I glanced at the white peeling paint, and the wire mesh on the door as the silho
uette of a woman filled the frame.
Emily-Sue glanced behind her as the door opened and an older woman stepped out. “It’s them Momma, it’s finally them.”
The older woman glanced to me, and then the others as the engine of the car died and they climbed out. Floorboards creaked. I didn’t need to turn my head to know Sixth was there…always at my back.
“We’re not here to cause any problems,” Sixth said carefully. “We’re just here for answers, that’s all.”
The older woman opened the door wider, grey hair shining as it moved. “If you’re here, then you already know.”
“Not anywhere near enough,” I answered. “But we deserve it all, don’t we?”

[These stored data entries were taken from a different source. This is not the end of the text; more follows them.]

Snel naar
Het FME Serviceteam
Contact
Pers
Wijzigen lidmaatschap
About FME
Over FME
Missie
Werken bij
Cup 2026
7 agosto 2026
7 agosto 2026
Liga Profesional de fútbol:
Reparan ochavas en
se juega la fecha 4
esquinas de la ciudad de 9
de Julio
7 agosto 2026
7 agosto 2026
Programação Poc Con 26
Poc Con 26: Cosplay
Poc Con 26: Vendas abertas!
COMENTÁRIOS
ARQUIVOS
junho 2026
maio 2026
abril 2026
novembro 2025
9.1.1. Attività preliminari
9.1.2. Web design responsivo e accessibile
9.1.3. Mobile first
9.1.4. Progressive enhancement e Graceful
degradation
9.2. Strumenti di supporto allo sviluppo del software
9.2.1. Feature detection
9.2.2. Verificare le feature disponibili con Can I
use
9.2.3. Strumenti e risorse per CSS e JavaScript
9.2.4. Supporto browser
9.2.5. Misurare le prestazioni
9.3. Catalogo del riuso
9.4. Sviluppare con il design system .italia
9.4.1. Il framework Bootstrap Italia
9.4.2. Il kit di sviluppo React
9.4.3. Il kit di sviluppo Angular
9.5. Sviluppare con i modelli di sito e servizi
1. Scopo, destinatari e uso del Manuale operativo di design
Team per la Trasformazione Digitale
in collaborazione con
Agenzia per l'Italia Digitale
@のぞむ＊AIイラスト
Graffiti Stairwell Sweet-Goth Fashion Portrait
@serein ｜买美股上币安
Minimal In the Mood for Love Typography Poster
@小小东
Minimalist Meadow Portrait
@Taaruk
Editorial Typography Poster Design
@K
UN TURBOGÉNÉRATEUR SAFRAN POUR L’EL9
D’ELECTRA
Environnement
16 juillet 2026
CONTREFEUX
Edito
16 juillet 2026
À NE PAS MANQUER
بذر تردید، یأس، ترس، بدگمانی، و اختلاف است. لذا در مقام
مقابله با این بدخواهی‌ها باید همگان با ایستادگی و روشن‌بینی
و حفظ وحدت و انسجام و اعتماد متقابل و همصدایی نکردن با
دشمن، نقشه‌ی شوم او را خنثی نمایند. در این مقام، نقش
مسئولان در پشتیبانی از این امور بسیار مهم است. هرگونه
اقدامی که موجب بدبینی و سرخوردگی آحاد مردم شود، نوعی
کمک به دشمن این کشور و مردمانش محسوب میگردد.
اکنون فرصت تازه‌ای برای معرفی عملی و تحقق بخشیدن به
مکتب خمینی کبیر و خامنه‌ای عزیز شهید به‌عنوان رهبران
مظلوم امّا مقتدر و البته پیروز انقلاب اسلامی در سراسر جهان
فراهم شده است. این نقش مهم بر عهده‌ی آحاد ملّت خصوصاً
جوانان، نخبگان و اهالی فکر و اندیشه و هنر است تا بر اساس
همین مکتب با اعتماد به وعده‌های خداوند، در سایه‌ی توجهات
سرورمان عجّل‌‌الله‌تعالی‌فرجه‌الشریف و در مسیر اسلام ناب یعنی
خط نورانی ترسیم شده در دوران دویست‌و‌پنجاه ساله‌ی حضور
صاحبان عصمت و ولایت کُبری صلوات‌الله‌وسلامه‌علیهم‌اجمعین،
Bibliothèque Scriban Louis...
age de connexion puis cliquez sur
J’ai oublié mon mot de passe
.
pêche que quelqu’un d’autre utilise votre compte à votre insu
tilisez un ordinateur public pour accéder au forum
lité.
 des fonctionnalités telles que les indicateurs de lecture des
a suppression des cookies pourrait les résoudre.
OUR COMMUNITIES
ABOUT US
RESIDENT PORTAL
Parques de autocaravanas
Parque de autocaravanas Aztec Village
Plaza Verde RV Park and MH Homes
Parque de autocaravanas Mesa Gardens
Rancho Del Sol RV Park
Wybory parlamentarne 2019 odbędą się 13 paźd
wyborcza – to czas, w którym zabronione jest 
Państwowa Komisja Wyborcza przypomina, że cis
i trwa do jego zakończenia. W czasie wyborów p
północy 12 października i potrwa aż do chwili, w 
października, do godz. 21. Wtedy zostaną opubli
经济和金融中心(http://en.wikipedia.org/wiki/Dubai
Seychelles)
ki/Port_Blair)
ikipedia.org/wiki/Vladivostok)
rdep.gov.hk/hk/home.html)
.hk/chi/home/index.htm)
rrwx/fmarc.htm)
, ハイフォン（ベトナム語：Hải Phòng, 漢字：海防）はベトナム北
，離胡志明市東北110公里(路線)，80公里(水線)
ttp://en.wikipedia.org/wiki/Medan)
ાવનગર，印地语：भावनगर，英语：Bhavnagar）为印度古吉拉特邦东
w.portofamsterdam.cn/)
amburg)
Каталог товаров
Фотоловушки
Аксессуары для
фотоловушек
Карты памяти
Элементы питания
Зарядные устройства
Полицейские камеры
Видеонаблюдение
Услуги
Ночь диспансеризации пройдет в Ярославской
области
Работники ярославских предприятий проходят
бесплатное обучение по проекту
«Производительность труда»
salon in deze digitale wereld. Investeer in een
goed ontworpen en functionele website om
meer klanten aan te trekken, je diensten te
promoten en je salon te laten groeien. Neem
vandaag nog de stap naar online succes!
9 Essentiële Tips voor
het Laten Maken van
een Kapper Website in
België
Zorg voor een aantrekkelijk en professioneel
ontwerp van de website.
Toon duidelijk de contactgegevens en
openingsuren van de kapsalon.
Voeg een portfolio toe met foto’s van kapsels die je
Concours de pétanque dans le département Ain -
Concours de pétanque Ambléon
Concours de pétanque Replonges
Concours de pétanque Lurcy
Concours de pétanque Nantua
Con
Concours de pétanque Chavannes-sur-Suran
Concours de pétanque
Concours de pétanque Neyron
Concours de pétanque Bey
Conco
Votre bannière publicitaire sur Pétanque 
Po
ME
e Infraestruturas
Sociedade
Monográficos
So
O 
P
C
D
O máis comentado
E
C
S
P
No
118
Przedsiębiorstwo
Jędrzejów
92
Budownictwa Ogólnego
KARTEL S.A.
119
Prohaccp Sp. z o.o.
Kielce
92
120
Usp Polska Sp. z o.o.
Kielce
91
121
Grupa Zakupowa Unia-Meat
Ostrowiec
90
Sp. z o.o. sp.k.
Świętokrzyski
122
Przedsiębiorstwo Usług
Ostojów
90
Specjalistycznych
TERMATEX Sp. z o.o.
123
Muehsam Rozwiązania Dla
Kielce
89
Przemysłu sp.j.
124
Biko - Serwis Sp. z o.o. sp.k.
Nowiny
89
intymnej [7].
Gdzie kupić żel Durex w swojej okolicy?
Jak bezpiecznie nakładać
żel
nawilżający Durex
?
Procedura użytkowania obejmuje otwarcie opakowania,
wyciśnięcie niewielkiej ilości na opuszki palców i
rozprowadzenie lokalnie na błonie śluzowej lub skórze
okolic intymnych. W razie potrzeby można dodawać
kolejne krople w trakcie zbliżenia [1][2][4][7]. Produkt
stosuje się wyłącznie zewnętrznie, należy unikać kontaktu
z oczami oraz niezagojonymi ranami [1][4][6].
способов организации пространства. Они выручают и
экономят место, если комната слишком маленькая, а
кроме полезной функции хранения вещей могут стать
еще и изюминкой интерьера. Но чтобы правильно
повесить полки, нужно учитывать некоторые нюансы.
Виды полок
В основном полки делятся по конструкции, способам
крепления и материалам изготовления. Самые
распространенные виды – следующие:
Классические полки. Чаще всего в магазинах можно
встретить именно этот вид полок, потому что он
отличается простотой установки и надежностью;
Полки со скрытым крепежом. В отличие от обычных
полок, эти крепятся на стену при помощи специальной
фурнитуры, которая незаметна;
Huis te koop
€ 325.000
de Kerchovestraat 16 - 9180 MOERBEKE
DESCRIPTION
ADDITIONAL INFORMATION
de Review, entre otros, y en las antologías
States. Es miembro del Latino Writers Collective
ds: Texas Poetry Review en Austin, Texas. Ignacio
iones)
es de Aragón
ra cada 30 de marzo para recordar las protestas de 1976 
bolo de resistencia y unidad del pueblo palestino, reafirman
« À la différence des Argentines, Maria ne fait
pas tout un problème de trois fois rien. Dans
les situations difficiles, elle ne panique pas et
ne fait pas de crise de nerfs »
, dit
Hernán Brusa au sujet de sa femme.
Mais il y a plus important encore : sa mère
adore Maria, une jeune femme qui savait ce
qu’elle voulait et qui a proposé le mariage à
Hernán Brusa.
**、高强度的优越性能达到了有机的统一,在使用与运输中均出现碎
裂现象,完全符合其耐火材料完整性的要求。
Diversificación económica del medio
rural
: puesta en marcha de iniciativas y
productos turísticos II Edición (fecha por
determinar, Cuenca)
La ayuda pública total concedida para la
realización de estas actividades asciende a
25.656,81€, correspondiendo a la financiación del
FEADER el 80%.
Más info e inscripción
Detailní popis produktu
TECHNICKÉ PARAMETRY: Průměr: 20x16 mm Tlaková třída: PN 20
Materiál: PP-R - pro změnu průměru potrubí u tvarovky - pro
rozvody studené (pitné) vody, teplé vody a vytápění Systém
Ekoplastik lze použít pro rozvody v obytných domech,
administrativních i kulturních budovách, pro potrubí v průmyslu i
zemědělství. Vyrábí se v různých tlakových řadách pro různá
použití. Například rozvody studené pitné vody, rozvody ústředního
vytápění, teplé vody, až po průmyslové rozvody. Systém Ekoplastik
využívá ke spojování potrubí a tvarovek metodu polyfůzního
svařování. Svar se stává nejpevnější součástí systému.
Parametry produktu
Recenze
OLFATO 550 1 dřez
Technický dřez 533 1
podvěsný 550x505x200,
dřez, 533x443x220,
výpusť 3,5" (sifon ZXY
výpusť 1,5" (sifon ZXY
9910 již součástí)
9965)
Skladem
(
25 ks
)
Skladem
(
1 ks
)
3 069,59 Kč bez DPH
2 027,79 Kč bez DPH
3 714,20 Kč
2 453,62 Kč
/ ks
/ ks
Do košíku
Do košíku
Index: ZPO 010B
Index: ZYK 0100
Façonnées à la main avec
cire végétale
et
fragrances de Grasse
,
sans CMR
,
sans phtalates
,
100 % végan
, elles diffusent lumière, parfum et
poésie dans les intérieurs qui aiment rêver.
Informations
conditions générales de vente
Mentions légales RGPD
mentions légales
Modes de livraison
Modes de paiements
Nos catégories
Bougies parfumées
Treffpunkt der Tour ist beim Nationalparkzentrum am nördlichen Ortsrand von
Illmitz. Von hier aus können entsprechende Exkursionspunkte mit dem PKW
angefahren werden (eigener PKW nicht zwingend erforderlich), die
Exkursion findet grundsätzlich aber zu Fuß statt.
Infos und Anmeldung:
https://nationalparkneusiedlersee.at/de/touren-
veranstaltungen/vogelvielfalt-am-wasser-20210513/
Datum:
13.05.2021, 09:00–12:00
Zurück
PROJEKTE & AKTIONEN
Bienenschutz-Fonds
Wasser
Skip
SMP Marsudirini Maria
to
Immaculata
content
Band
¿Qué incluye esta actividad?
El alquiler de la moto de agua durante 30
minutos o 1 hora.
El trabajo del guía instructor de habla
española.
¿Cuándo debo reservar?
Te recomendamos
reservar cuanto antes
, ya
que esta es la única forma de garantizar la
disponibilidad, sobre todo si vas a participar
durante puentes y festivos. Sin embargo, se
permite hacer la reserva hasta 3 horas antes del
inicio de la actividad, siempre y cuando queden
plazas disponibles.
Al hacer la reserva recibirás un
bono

She stilled, held my gaze for a second before she glanced at Emily-Sue. The younger woman nodded, and then lowered the gun. “Yes, yes you do. Come on inside. Momma will make us some sweet tea and we’ll tell you what we can.”
Something resonated inside me…something that wasn’t quite real…not yet, the words whispered as Emily-Sue turned and opened the screen door. Sixth moved closer, touching my arm before he stepped inside. Tex and Shadow followed, climbing the stairs and then disappearing through the door.
But I waited, staring at her.
“I saw you, you know,” she murmured and then lifted her gaze to me. “When I was a kid I used to look at your pictures on my father’s desk. I used to dream you were my best friend, and any minute your Mom would call my Mom asking if you could come and play. Stupid huh?”
But there was nothing stupid in her haunted gaze.
An ache plunged deep, choking the words in my throat.
In another life I could’ve been normal.
I could’ve been happy.
I could’ve been her friend.
“Not stupid at all.” Raw words slipped free as I reached for her hand. “I think you and I would’ve been trouble from the start.”
There was a smile, stretching the corner of her lips, and that dark cloud in her eyes parted. “I think I would’ve liked that…very much.”